- [Work to be completed]: Rewrite the material from the line containing "name author: Urb." through the end of the material, swapping "locality" for "site" and leaving everything else unchanged. Omit the pictures.

- [Material supplied]:
·····

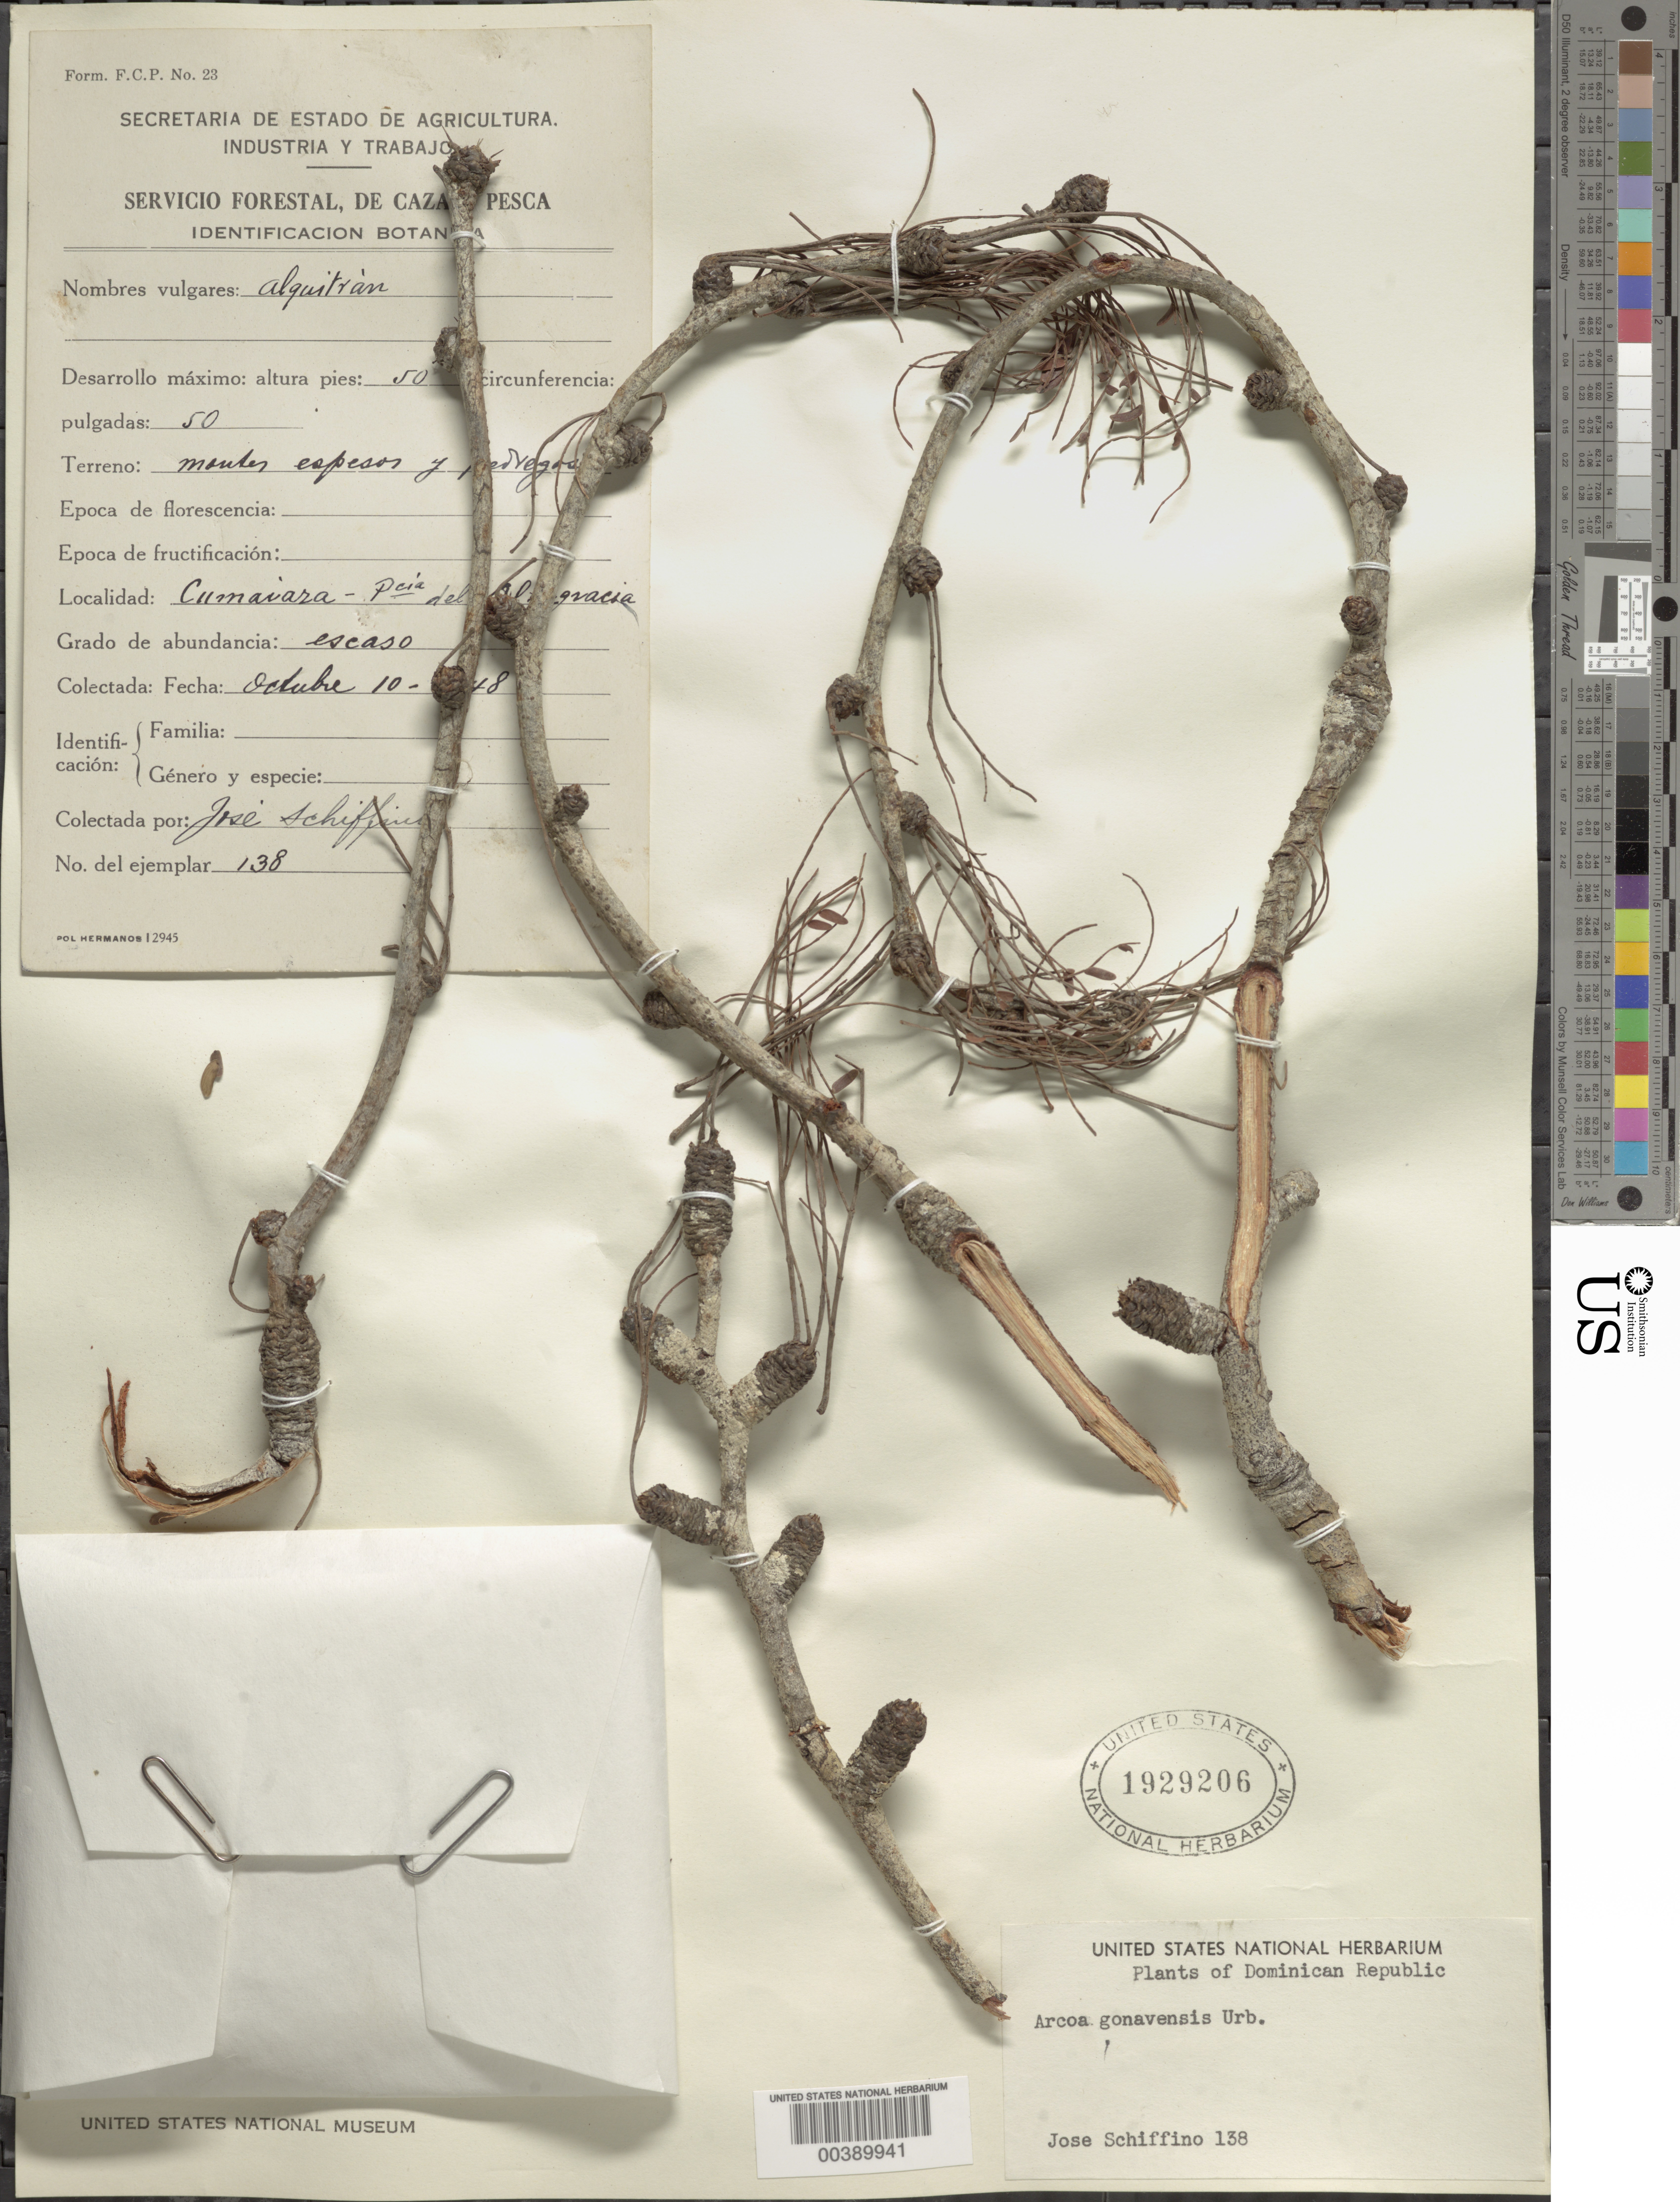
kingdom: Plantae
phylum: Tracheophyta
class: Magnoliopsida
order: Fabales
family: Fabaceae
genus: Arcoa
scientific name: Arcoa gonavensis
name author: Urb.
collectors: J. Schiffino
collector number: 138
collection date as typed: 10 Oct 1948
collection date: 1948-10-10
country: Dominican Republic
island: Hispaniola Island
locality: Cumaiara - peia del altagracia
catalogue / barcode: US 1929206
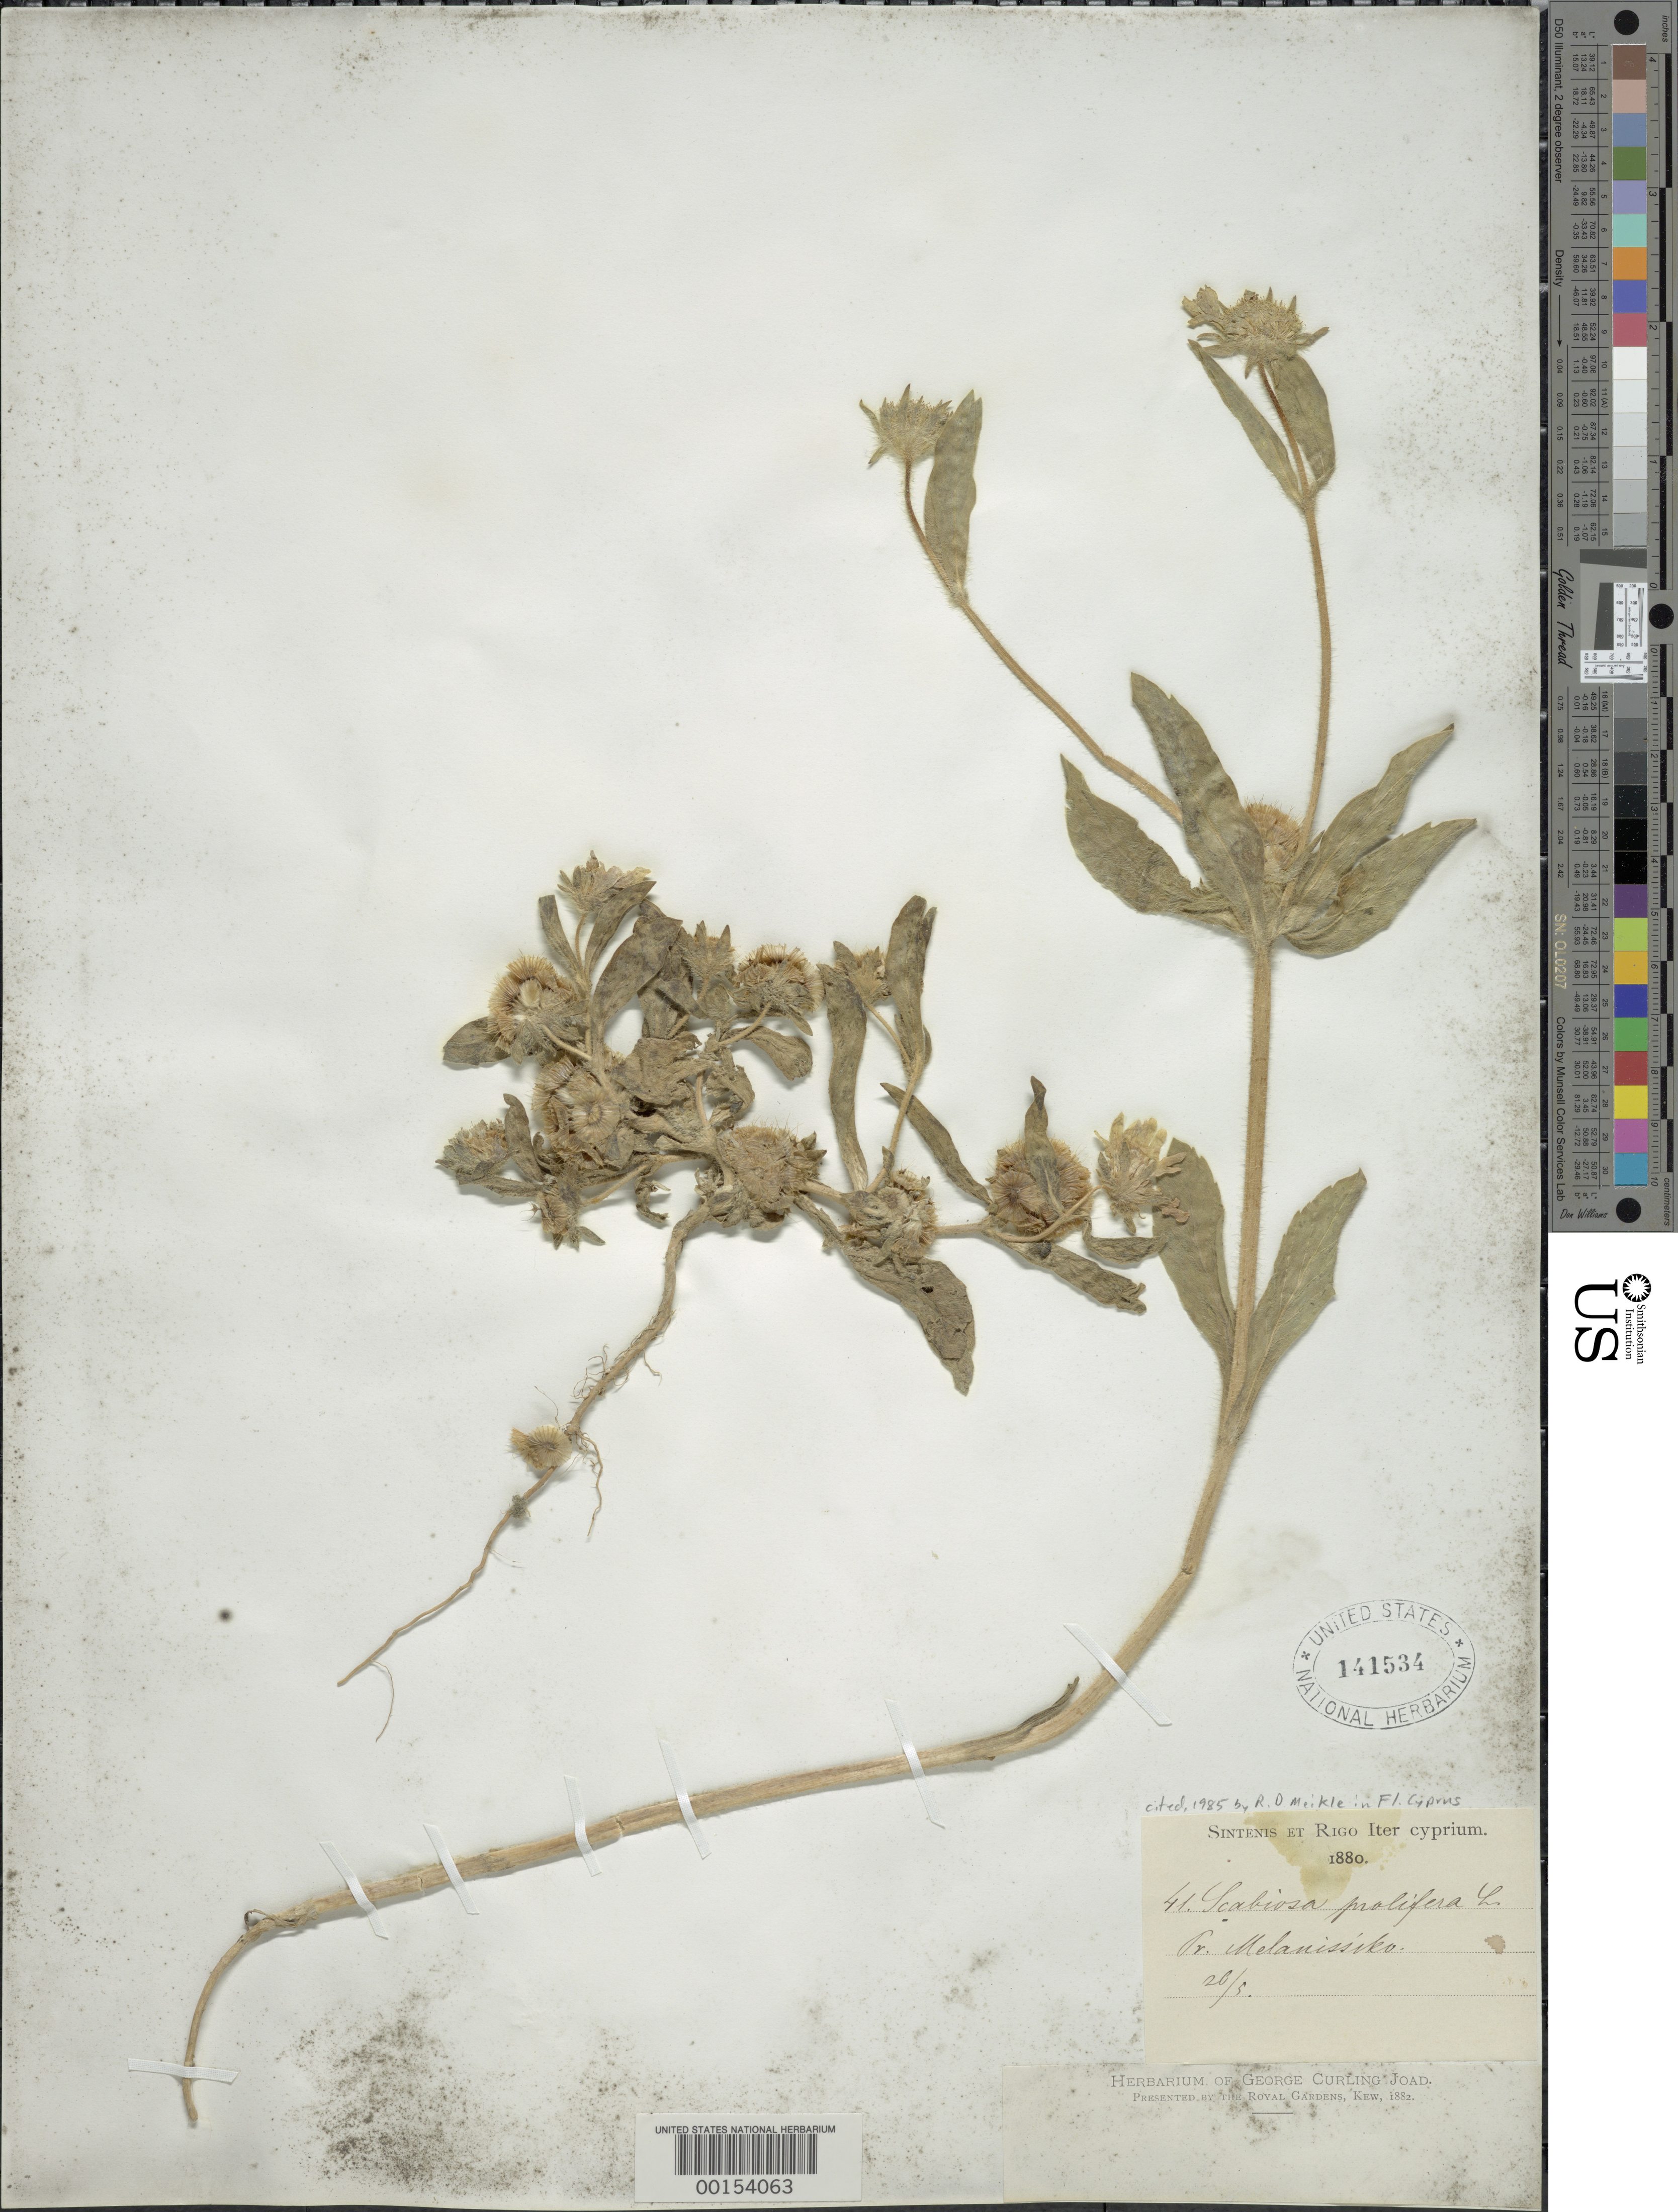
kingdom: Plantae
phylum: Tracheophyta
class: Magnoliopsida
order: Dipsacales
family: Caprifoliaceae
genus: Scabiosa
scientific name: Scabiosa prolifera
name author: L.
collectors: P. Sintenis & G. Rigo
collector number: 41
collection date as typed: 20 May 1880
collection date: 1880-05-20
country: Cyprus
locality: Pr. Melanissiko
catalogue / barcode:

·····

- [Task output]:
name author: Urb.
collectors: J. Schiffino
collector number: 138
collection date as typed: 10 Oct 1948
collection date: 1948-10-10
country: Dominican Republic
island: Hispaniola Island
site: Cumaiara - peia del altagracia
catalogue / barcode: US 1929206
kingdom: Plantae
phylum: Tracheophyta
class: Magnoliopsida
order: Dipsacales
family: Caprifoliaceae
genus: Scabiosa
scientific name: Scabiosa prolifera
name author: L.
collectors: P. Sintenis & G. Rigo
collector number: 41
collection date as typed: 20 May 1880
collection date: 1880-05-20
country: Cyprus
site: Pr. Melanissiko
catalogue / barcode:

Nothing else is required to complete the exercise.